As Calls to Reopen N.C. Businesses Grow, Testing May Show COVID-19 Not as Deadly as Feared | Eastern North Carolina Now

Publisher's note: This post appears here courtesy of the Carolina Journal, and written by Julie Havlak.

    Only 2.2% of volunteers tested in North Carolina have coronavirus antibodies - a percentage both hopeful and troubling for the state's ability to reopen its economy, based on recent data from the first phase of a Wake Forest and Atrium Health COVID-19 Study. The findings come as Republicans and entrepreneurs push to reopen businesses shuttered by government orders.

    The low percentage of antibodies found could mean the virus isn't as lethal as experts originally predicted. But it places the state far from the protection of herd immunity, when enough people have been exposed to the virus to make them immune from getting COVID-19.

    The General Assembly kickstarted the COVID-19 study to measure how much of the virus was already in the general population. Lawmakers gave $100,000 to launch the study, then backed it with another $20 million from the 2020 COVID-19 Recovery Act.

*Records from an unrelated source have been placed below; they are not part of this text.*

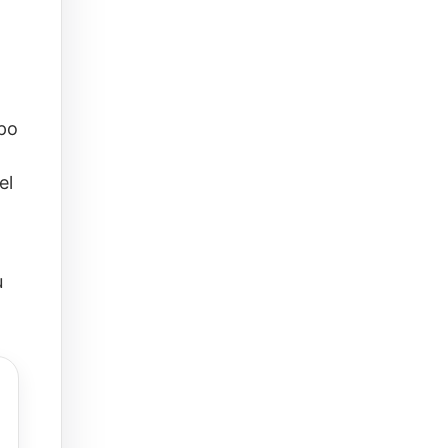
upo
el
u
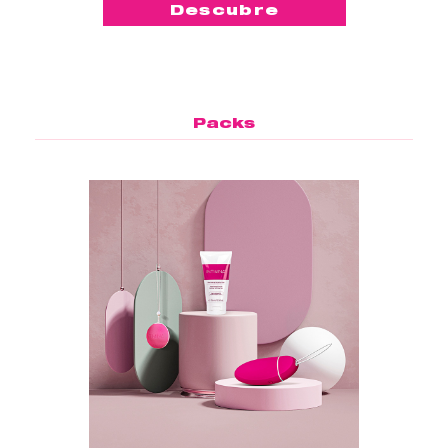
Descubre
Packs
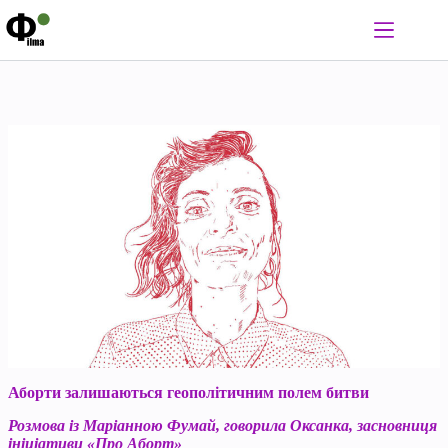
Перейти
до
вмісту
Аборти залишаються геополітичним полем битви
Розмова із Маріанною Фумай, говорила Оксанка, засновниця
ініціативи «Про Аборт»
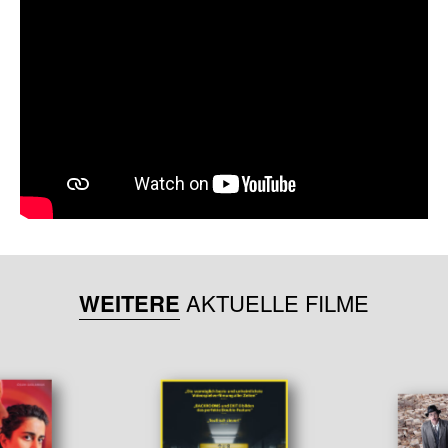
WEITERE
AKTUELLE FILME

    Gov. Roy Cooper has pursued a phased approach to ending shutdowns he launched in March through a series of emergency orders. But Republican policymakers and many business owners are pushing to reopen the state's economy more quickly. The six GOP members of the Council of State - the 10 executive branch officials elected statewide - asked Cooper to convene the full council in a letter sent Tuesday, May 12.

    "We ... need the ability to provide clarity to businesses across our state that are dangerously close to permanently closing. And we need clarity as to why you aren't allowing specific industries to open as our neighboring states have done," the letter stated.

    When he announced the Wake Forest/Atrium Health study, Senate leader Phil Berger, R-Rockingham, argued that state leaders were making decisions without reliable data. Other Republican senators wrote Cooper, questioning the state's low testing rates and calling for transparent data.

    The state's early fatality rates were based on deaths from confirmed cases. This inflated casualty rates. The models predicting that 2 million Americans would die were based on fatality rates as high as 3% - a catastrophic and inaccurate percentage, said Jayanta Bhattacharya, a professor of medicine at Stanford University who helped run an antibody study in Santa Clara County, California.

    "That is a very inaccurate way to measure fatality rate for the virus," Bhattacharya told Carolina Journal. "It focuses on the most severely affected people, and ignores the vast numbers of people who have been infected but have mild presentations of the disease."

    The legislature aimed to correct that calculation by accounting for unknown infections.

    "That is a condition that needs to be corrected as quickly as possible," Berger said when he announced the study. "All of that is dependent on what kind of confidence we have in the overall prevalence of the virus in the population, whether we're seeing a flattening out or reduction in hospitalizations."

    WFU/Atrium researchers hesitated to extend their findings from a sample of volunteers to the general population until they gathered more data. But if their numbers remain consistent, the known mortality rate of the virus would drop, said lead researcher Dr. John Sanders, chief of Infectious Diseases at Wake Forest Baptist Health Internal Medicine section.

    "It would mean that the mortality rate is probably lower than some of our projections," Sanders told CJ. "But that doesn't mean that our overall mortalities will be lower. That all depends on how many of our vulnerable, our elderly, and our immunocompromised are infected before we get herd immunity."

    The virus is particularly deadly for elderly people in nursing homes and residential care facilities. Almost three in five of the state's deaths are linked to nursing homes - and 86% of deaths are in people older than 65.

    But the study's findings could mean the state won't achieve herd immunity anytime soon.

    It could be 18 to 24 months before enough people nationally are exposed to antibodies to gain herd immunity, if antibodies provide lasting protection against the novel coronavirus, said Sanders. His study hopes to verify whether antibodies will protect people from getting the virus again.

    "There could be a long way for us to go," Sanders said. "We probably need to get 50% to 70% of us infected to really say we've acquired sufficient herd immunity to not see ongoing, regular transmission."

    But lockdowns exact a cost on people's lives. They delay health care procedures while leading to expected rises in domestic abuse and deaths of despair. More than a million North Carolina workers have filed for unemployment benefits since lockdowns began.

    "We're early in the epidemic, and the cost of staying closed down on lives - people delaying chemotherapy, people dying of depression - are mounting," Bhattacharya said. "But there's no safe option. It's not safer to stay at home, because you get mortality and morbidity from lockdowns. But it's not safe to go back to work, because you face spreading the disease."

    Sanders hopes that his study will help resolve some of this conflict by tracking symptoms linked to coronavirus. It will share that information with the general public, so that they can make their own informed decisions as lockdowns lift.

    "I want mom to be able to look at a website or app, and say, 'Hmm, I see fever and cough are going up in our zip code,'" Sanders said. "We think it's really important to track systems because that gives us all a day-to-day clue about what's going on."